▶ **Required work**:
For the records below, output each line exactly as it appears, from the first through the line with "Produktbewertungen".

[Items from a data source]
------------------------------------------------------------------------
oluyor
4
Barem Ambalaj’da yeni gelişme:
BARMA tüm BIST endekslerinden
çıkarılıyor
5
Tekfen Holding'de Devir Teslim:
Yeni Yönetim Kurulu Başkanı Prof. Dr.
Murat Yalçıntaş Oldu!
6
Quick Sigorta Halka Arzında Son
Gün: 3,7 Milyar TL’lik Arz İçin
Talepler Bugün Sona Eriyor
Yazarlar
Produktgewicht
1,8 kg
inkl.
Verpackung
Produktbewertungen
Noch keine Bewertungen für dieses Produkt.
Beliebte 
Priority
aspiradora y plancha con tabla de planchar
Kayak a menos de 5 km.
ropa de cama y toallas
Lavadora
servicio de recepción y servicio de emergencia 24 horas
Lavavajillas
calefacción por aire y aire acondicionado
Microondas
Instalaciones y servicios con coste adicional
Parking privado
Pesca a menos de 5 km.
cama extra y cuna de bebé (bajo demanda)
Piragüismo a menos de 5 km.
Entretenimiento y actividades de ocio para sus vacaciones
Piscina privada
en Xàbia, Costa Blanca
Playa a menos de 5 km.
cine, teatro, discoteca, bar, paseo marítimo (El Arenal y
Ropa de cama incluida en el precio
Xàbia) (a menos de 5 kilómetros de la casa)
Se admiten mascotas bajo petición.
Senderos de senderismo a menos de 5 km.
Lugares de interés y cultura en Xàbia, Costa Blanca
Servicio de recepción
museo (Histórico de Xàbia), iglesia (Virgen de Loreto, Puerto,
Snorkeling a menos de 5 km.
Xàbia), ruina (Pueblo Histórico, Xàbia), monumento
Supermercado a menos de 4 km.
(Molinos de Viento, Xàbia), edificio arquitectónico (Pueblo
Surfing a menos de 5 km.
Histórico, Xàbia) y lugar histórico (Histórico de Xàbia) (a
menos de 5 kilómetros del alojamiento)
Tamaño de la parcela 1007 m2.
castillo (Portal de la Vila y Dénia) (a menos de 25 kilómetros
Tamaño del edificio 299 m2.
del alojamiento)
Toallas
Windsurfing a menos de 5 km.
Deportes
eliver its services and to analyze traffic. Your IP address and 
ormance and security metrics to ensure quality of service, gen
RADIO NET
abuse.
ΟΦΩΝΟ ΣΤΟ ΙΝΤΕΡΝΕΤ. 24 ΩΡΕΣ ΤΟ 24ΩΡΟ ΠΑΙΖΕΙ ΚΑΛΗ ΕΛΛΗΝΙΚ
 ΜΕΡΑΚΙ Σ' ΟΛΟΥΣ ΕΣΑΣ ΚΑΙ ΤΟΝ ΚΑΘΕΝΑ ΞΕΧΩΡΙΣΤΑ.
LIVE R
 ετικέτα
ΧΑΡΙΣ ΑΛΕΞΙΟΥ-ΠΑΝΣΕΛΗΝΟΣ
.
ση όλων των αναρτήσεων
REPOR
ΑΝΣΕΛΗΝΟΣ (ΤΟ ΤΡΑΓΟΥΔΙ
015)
------------------------------------------------------------------------
▶ **Answer below**:
oluyor
4
Barem Ambalaj’da yeni gelişme:
BARMA tüm BIST endekslerinden
çıkarılıyor
5
Tekfen Holding'de Devir Teslim:
Yeni Yönetim Kurulu Başkanı Prof. Dr.
Murat Yalçıntaş Oldu!
6
Quick Sigorta Halka Arzında Son
Gün: 3,7 Milyar TL’lik Arz İçin
Talepler Bugün Sona Eriyor
Yazarlar
Produktgewicht
1,8 kg
inkl.
Verpackung
Produktbewertungen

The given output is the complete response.